I want to be a better friend. I need to be a better friend. I want to be the friend I want for myself. I want to only put effort into a friendship if effort is deserved. Friendships should be open, honest. There should be communication. In so many ways they’re just like romantic relationships. There is no space in my life, or my mind, for the petty. For the exhaustion of friendships that aren’t true. Especially not now. I have enough to worry about. Some friendships, like relationships, just aren’t meant to be. There doesn’t need to be an argument. There doesn’t need to be a falling out. There doesn’t need to be ill feelings. All that’s left is the slow letting go of a person who’s no longer providing a positive in your life.

It’s sad. But it’s life.

But just maybe it makes room for personal growth and something happier.
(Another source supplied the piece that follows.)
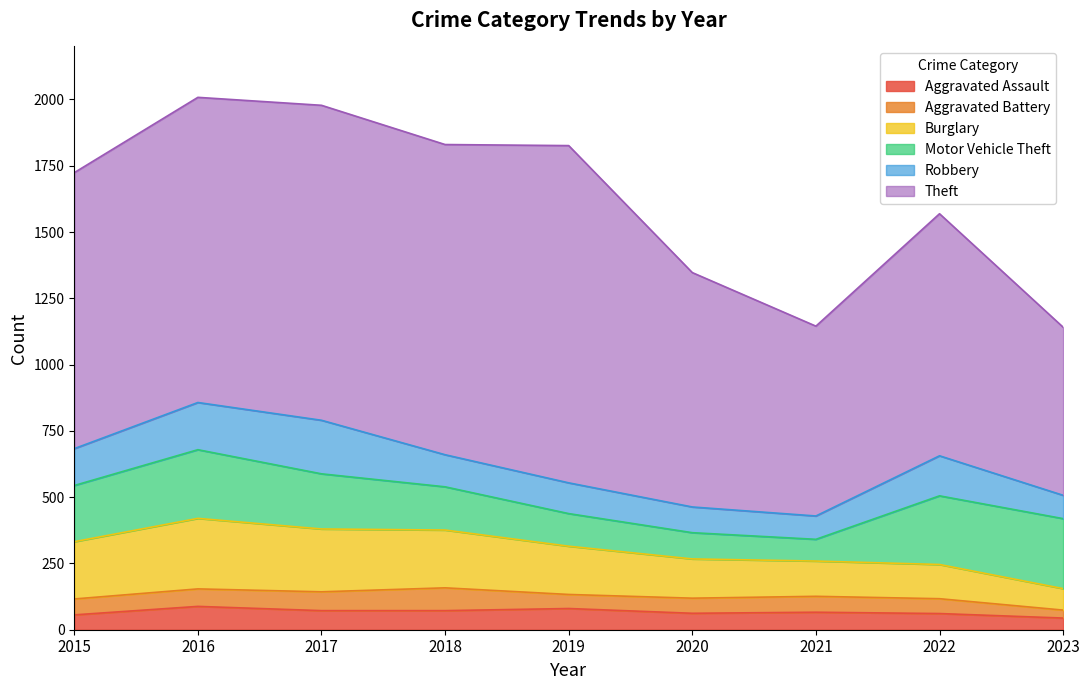

At which label does Robbery first exceed 121?

2015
Edited: January 22nd, 2012

LmNop

I have a hilarious friend Ellen. We refer to her as “LmNop.” Get it? LmNop? LN? L? N? ELLEN? Yes, OK, you’re with me. Every note I receive from her is signed “LmNop.” Never fails. It’s my pet name for her. It works. It’s special.
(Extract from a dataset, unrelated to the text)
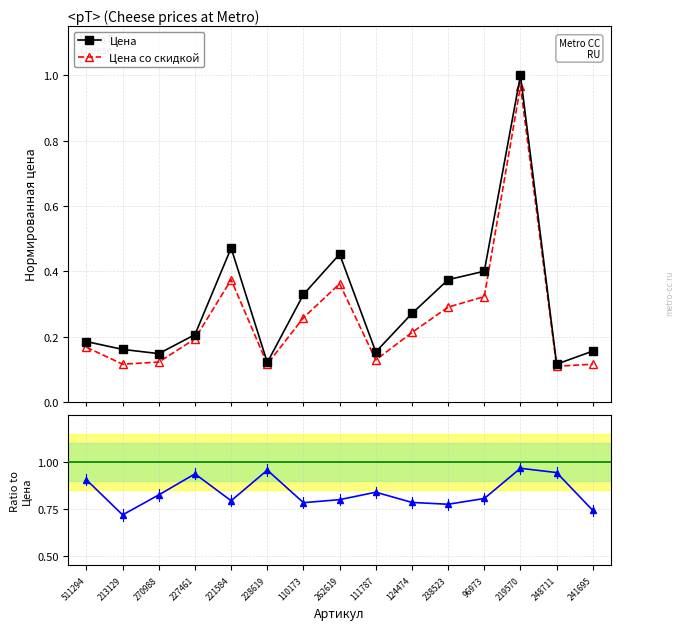

The value of Цена at 511294 is 0.2. True or false?

True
My pet name from her is “Koo Koo.” It stems waaaay back to two years ago when we found ourselves at the most bizarre concert of all time. The band? Koo Koo Kanga Roo. They were awesome. Read the hyper-linked blog post. You’ll understand.

Koo Koo and LmNop. LmNop and Koo Koo. Two peas in a pod. Koo Koo Kanga Roo is the magical, absurd glue that will forever hold us together. On that fateful night I signed up for the band’s email list, so time and time again I get an email update from the silly boys and smile, thinking of Ellen.
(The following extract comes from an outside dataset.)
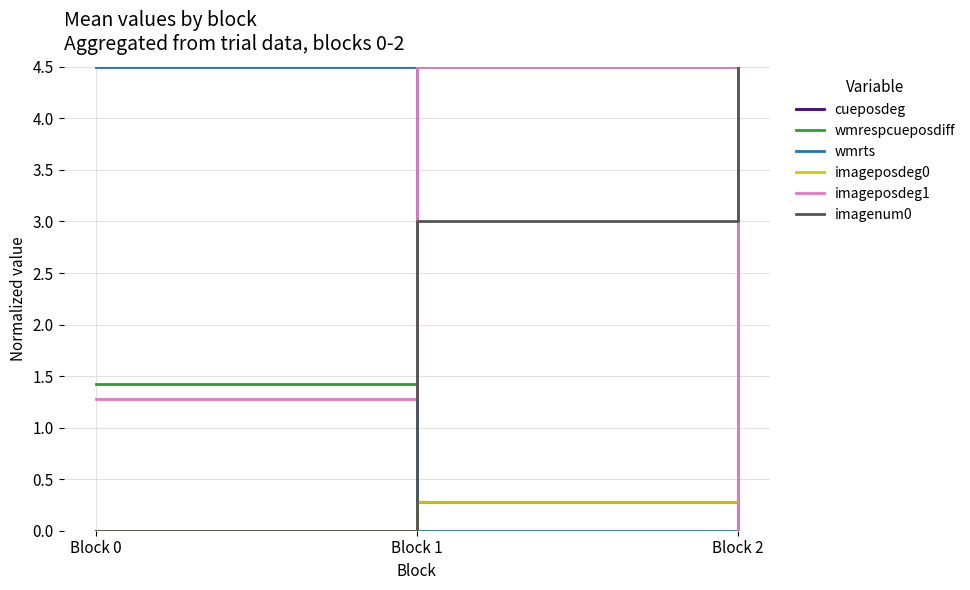

What value does the cueposdeg series have at Block 1?

0.3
But yesterday it happened. The stars aligned and the most mind-blowing coincidence in all of the universe struck my inbox:

“LMNOP music video comes out later today!”

KOO KOO KANGA ROO HAVE A NEW SONG AND MUSIC VIDEO CALLED ‘LMNOP.’

And then they tweeted it. IT WAS REAL.

The first thing I did after cleaning the brain goo from my couch from whence my mind exploded was message Ellen. Something along the lines of “OMG DID YOU SEE THIS HOLY CRAP UNICORNS?1!?”

It was true. Our band, the band that formed our pea pod, solidified everything awesome that could ever happen in the world.

IT’S A SIGN FROM THE JESUS. DREAMS DO COME TRUE. And now you know. You’re welcome.